Considering that positive phenomenon in the organization has been studied for the longest time, POS comes in as an unnecessary duplication of such studies according to Dutton et al. (2006, p. 67). Cameron and Caza (2004, p.734), however, rush to the defence of POS against the accusations of Dutton and his colleagues claiming that, the theory comes in to uplift and elevate the process of the outcomes of such studies that are considered to have been overwhelmed by the non-positive literature making the examination of positive phenomenon in most organizations totally underrepresented. Positive phenomenon, which forms the chief focus for POS, is in most times neglected considering that it “lacks valid and reliable measurement devices, and it is often associated with uncritical science” (Fullagar & Kelloway, 2009, p.597). The fact that negative events have the most felt impacts to the organization, attempts to focus more on positive events at the expense of the negative is a waste of time and valuable resources (Huo, et al., 2005, p. 238).

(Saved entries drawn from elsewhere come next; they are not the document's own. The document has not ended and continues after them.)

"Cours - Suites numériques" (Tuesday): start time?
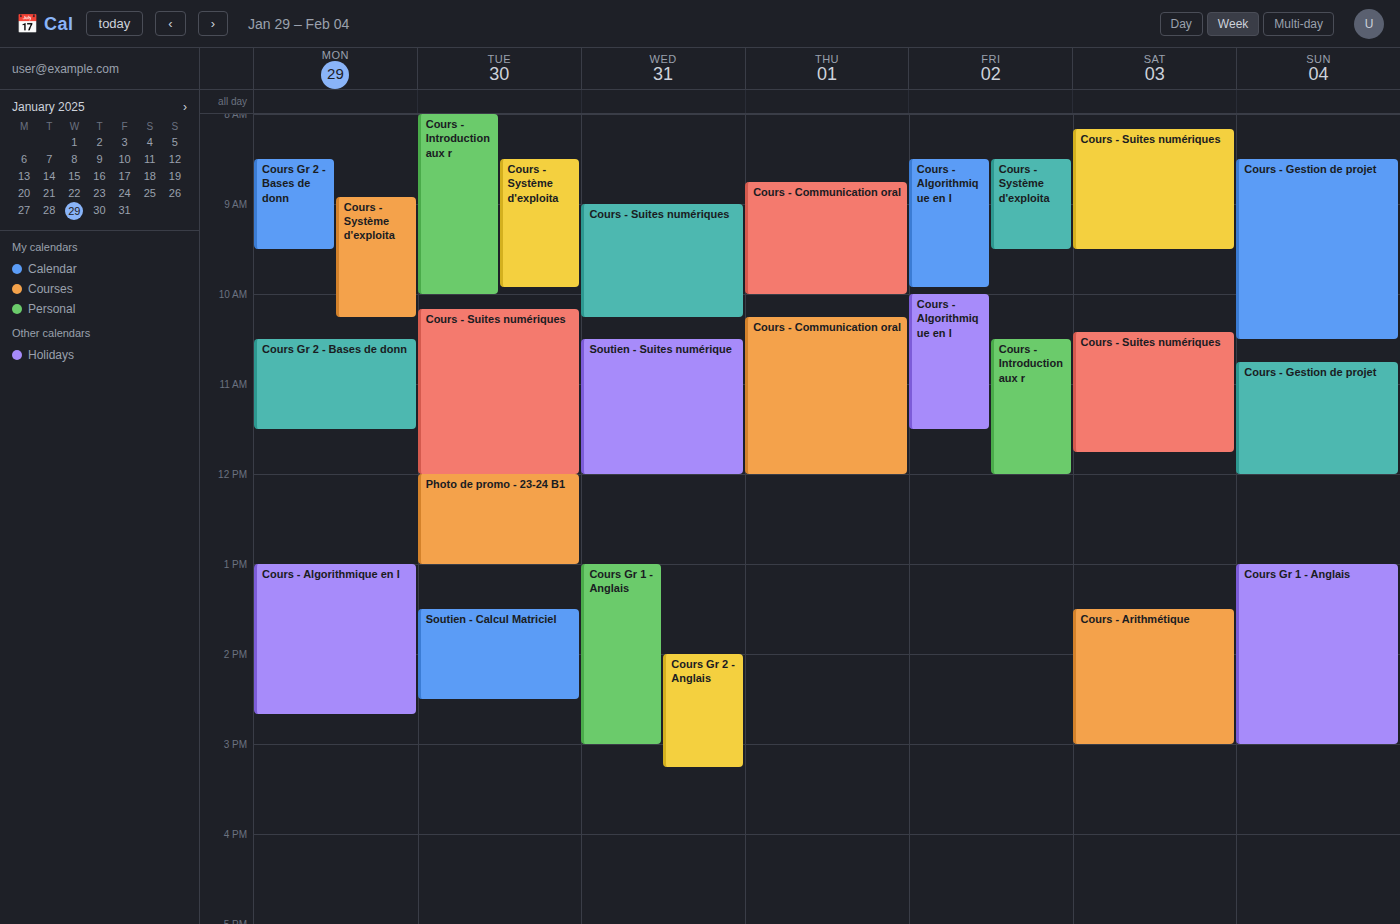
10:10 AM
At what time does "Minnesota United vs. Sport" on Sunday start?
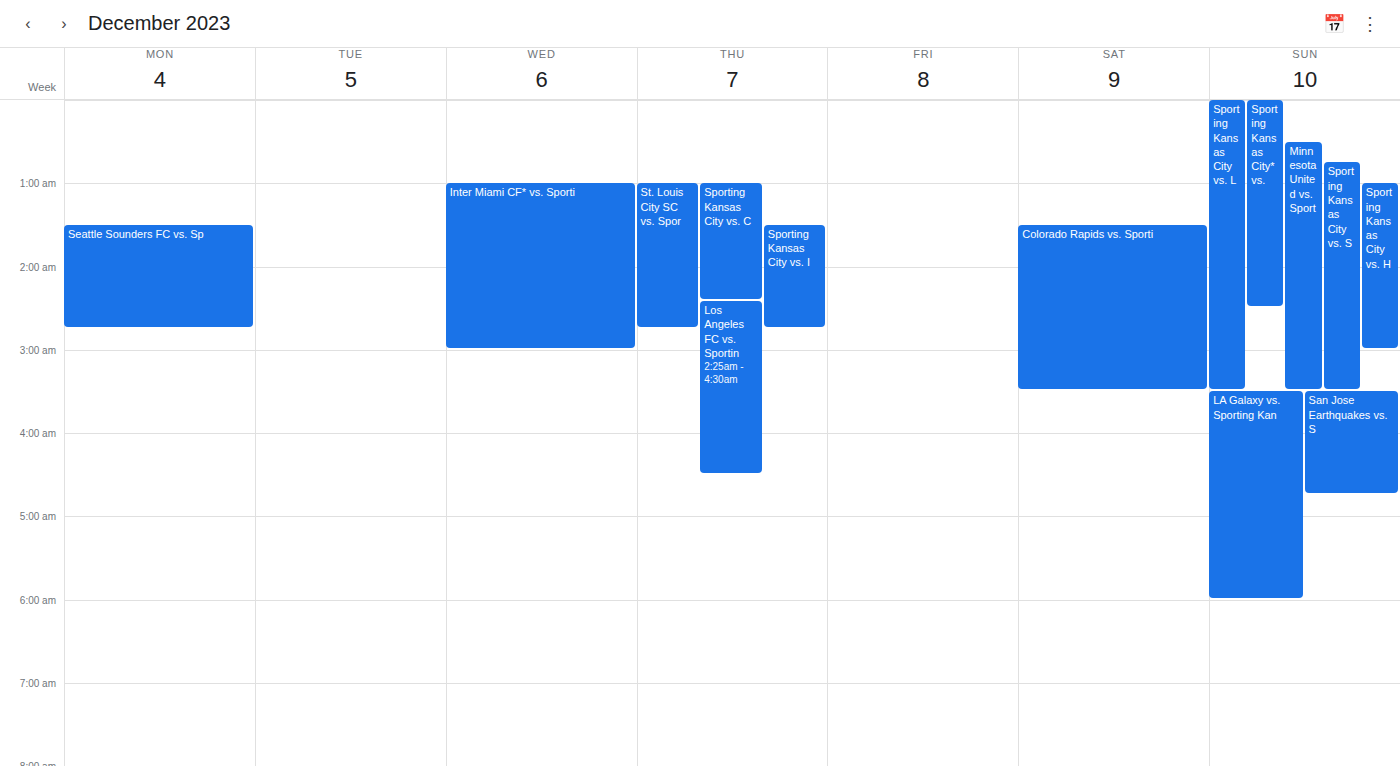
12:30 AM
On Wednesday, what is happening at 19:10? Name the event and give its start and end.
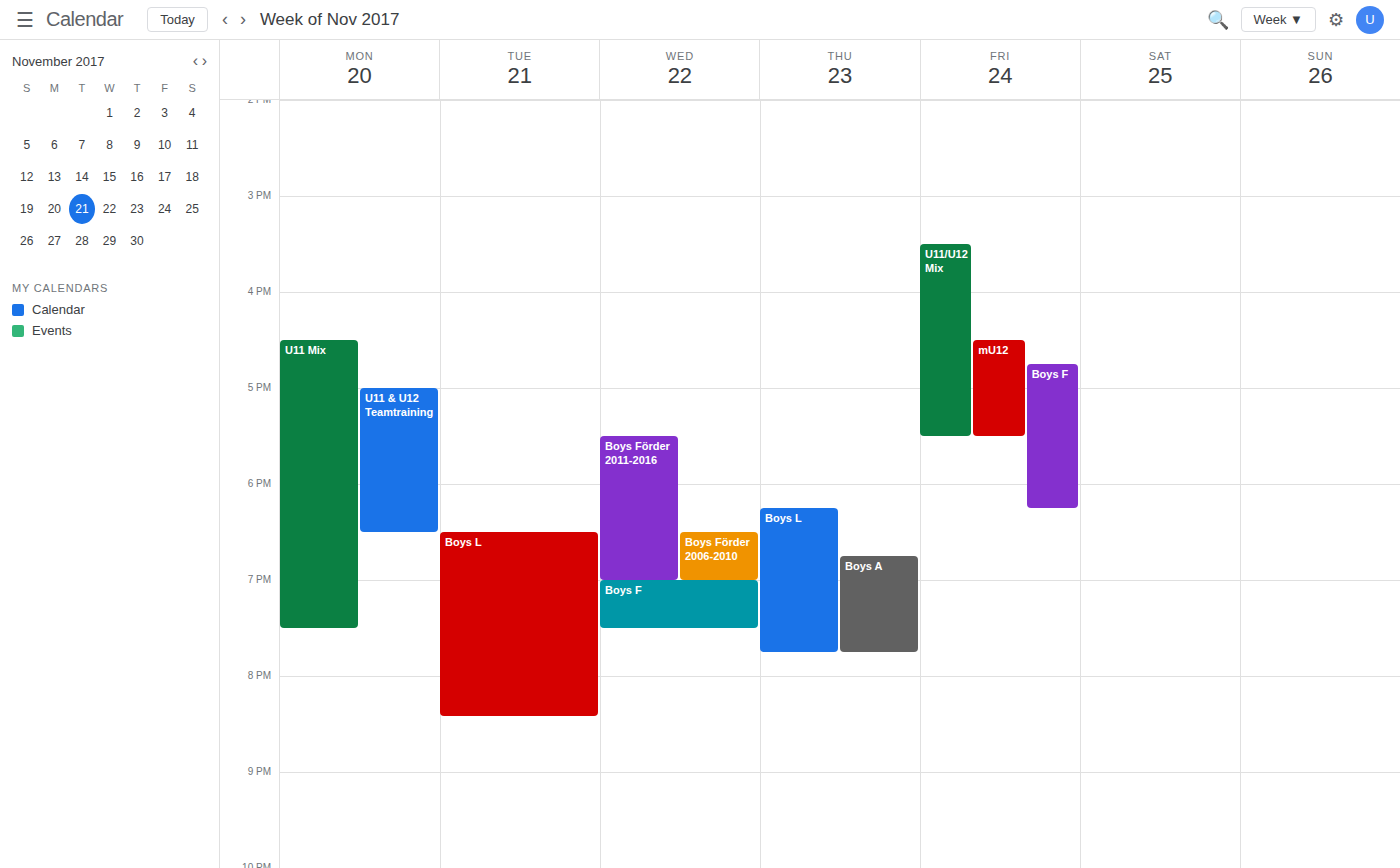
"Boys F", 19:00 to 19:30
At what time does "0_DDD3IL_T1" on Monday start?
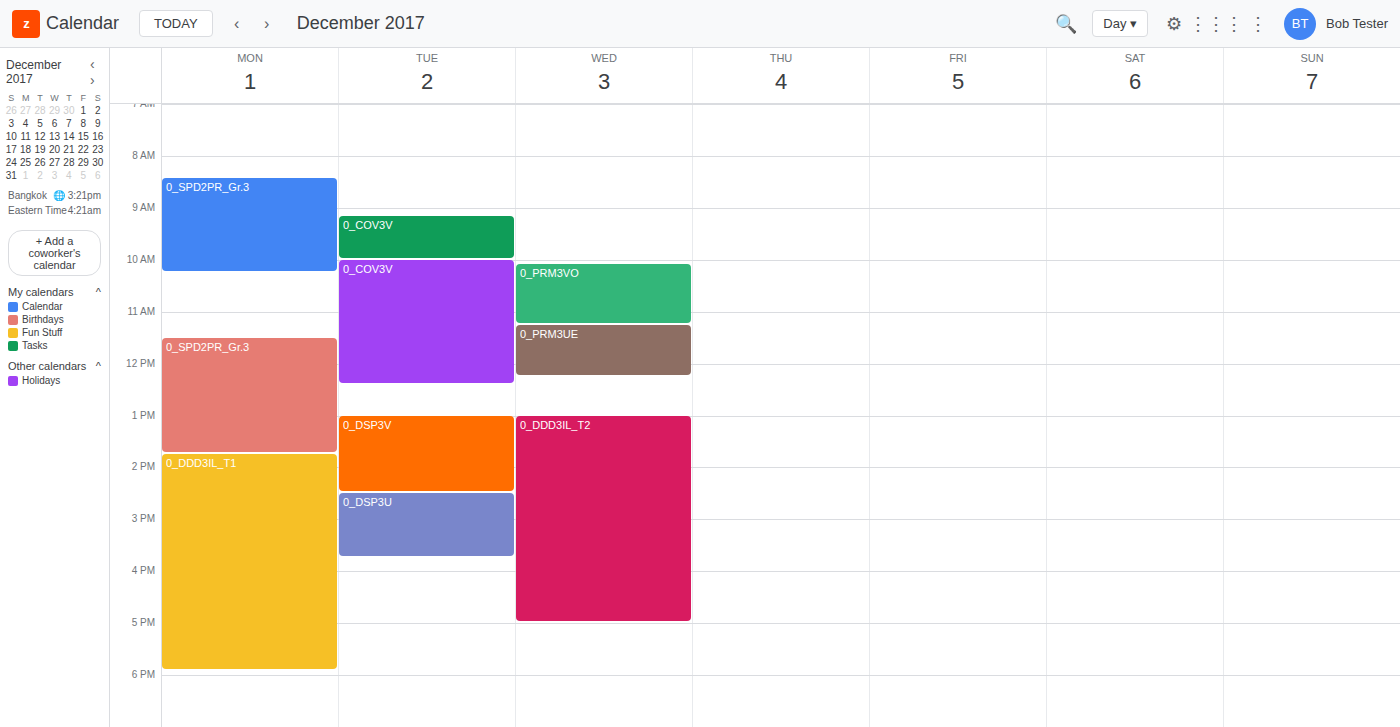
1:45 PM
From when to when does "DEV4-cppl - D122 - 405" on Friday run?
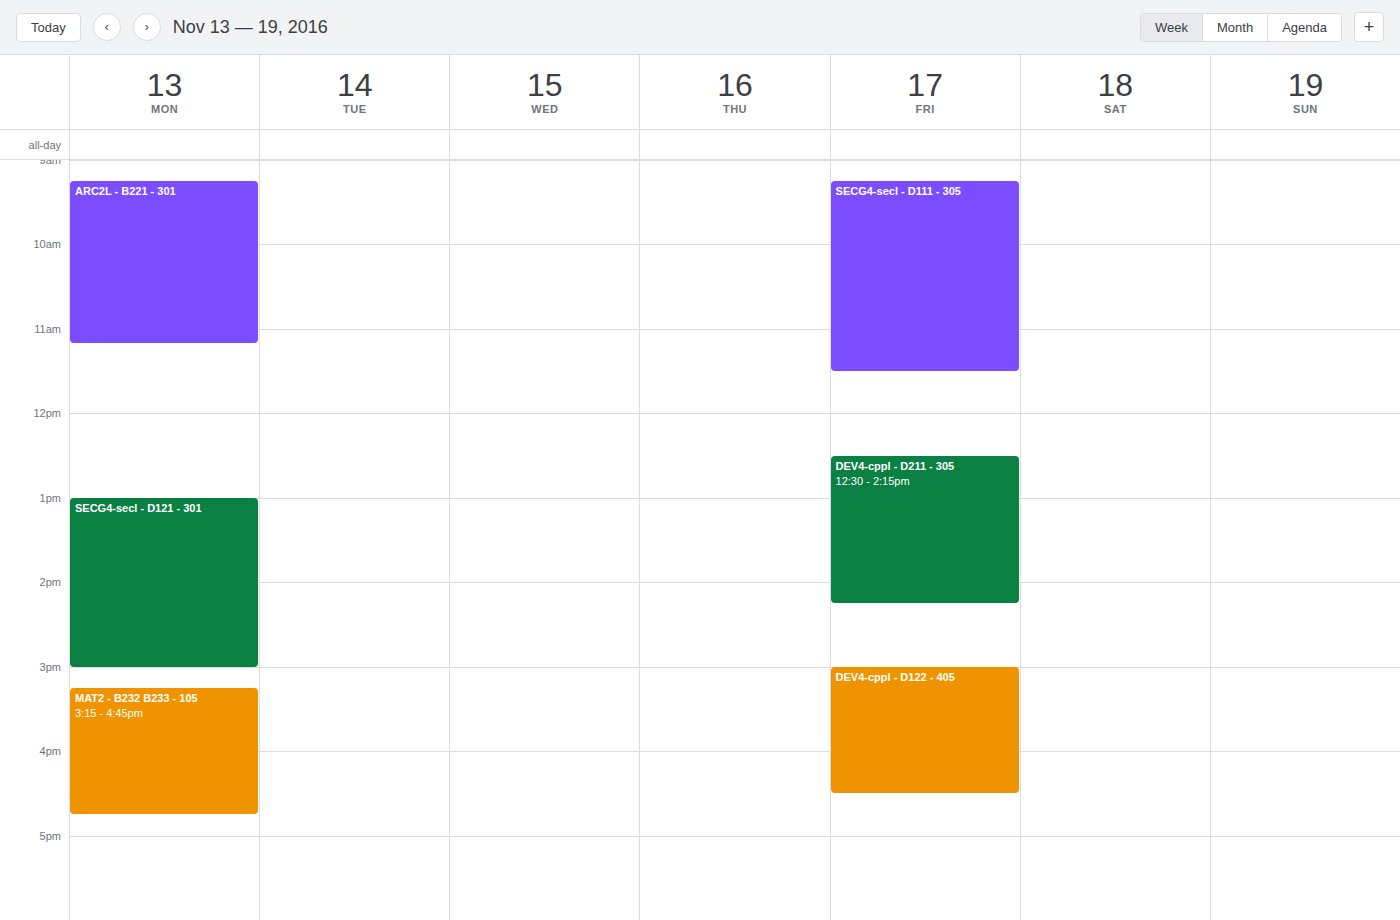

It is extremely risky to ignore the attempts aimed at studying any potential sources of negative implications at the expense of positive ideals such as those pursued in POS (Reuer & Tong, 2005, p. 420). POS topics are at times associated with what Cameron and Caza (2004) refer to as “uncritical ecumenicalism or non-scholarly prescriptions” (736). This results to the neglect of positive phenomenon, in most organizational studies. Bernstein (2003) specifically disregards most of the concepts and topics of POS as akin to Sunday school prescriptions or grandfather’s advice (p. 268). Concepts of POS, such as altruism and pro social behaviour, are considered by Makino and Beamish as disguised motives aimed at achieving selfish gains (1998, p.263). Despite consciously using the term “scholarship”, according to Bernstein (2003), POS has no genuine link to serious scholarship (p. 269). Arguing in defence of POS against such accusations, Cameron et al. (2003) state that, POS embarks on a series of scholarly attempts in an effort to “document, measure, and explain unusually positive human experiences in organizations, and in so doing, contributing to the verifiable body of useful knowledge about the positive phenomenon in organizations” (p.12).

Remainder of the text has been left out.